General Sir James Fitzmayer and his wife Lucy lived at the Chase from about 1880 until his death in 1895. James Fitzmayer was born in 1813 at Demerara in South America. His father was Major Charles Howard Fitzmayer who died when he was only eight years old. He was sent to the Woolwich Military Academy and entered the army when he was seventeen. He served in many fields of war and was present at the Battle of Alma in the Crimea. He received the Legion of Honour and several other awards. In 1871 he was knighted.

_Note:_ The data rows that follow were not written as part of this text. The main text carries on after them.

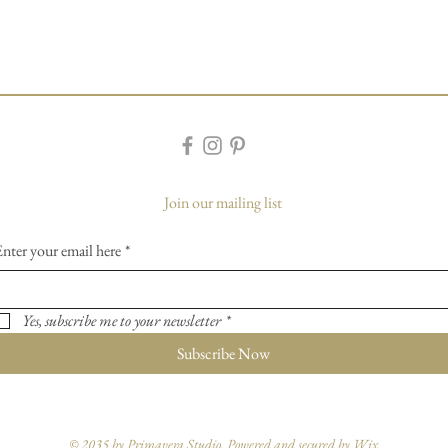
Join our mailing list
Enter your email here
*
Yes, subscribe me to your newsletter
*
Subscribe Now
© 2035 by Primavera Studio. Powered and secured by
Wix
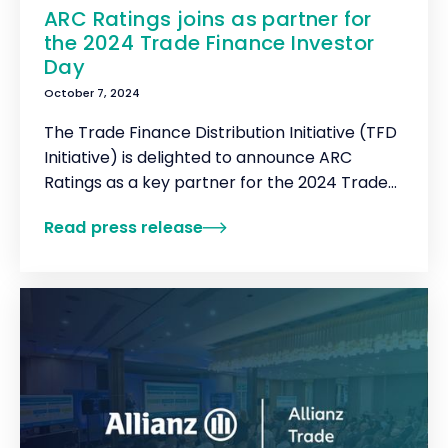
ARC Ratings joins as partner for
the 2024 Trade Finance Investor
Day
October 7, 2024
The Trade Finance Distribution Initiative (TFD
Initiative) is delighted to announce ARC
Ratings as a key partner for the 2024 Trade
Finance Investor Day.
Read press release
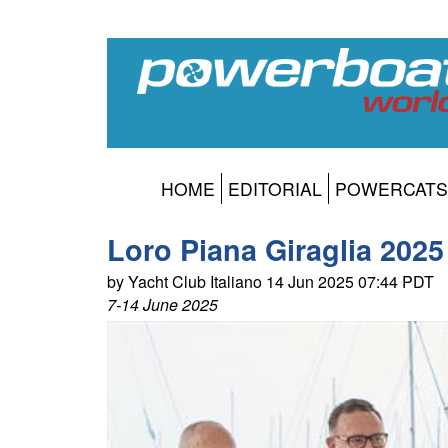
HOME
EDITORIAL
POWERCATS
Loro Piana Giraglia 20
by Yacht Club Italiano 14 Jun 2025 07:44 PDT
7-14 June 2025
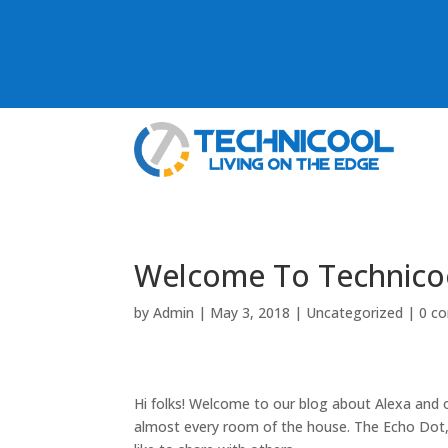
Welcome To Technico
by
Admin
|
May 3, 2018
|
Uncategorized
|
0 c
Hi folks! Welcome to our blog about Alexa and
almost every room of the house. The Echo Dot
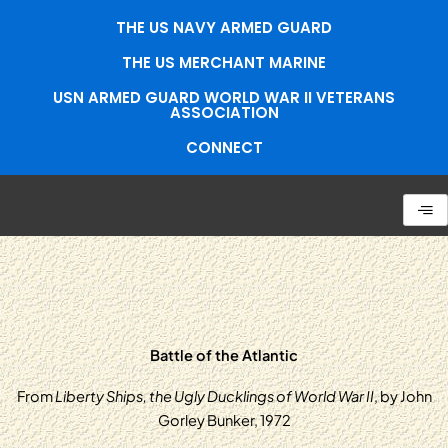
Skip
THE US NAVY ARMED GUARD
to
content
THE US MERCHANT MARINE
USN ARMED GUARD WORLD WAR II VETERANS
ASSOCIATION
CONNECT
Battle of the Atlantic
From
Liberty Ships, the Ugly Ducklings of World War II
, by John
Gorley Bunker, 1972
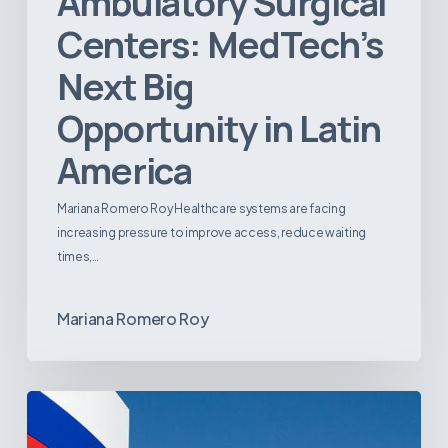
Ambulatory Surgical
Centers: MedTech’s
Next Big
Opportunity in Latin
America
Mariana Romero Roy Healthcare systems are facing
increasing pressure to improve access, reduce waiting
times,…
Mariana Romero Roy
Tracking
Latin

He was married twice. His first wife was Jane Louisa Lane whom he married in 1841 but she died in 1859. In 1863 he married Lucy Sivewright who was twenty one years his junior. He had no children. He died at the Chase in 1895 and was buried in St Mary's churchyard in Ross. A detailed description of the life of Sir General James William Fitzmayer and the awards that he received has been written by Brett Payne.

==Colonel Oswald Robert Middleton and Maria Christine Middleton==
Colonel Oswald Robert Middleton bought the Chase in 1897 after he retired from the army, and lived there until his death in 1927.

Middleton was born in 1840 in Paddington, London. His father was Charles John Middleton, who was the Registrar of the Probate Court in London. He was educated at the Royal Military College, Sandhurst and graduated in 1857. He joined the King's Own Royal Regiment, and remained there for many years. Some of his personal belongings, including his mess uniform, were donated by relatives to the King's Own Royal Regiment Museum, Lancaster in 1949. He fought in the Zulu War and was awarded a medal.

In 1881, at the age of 41, he married Maria Christine Kerr, who was the daughter of Admiral Robert Kerr of Cheltenham. The couple had no children. After he retired to the Chase, Oswald immersed himself in local affairs, and was a very prominent member of the community.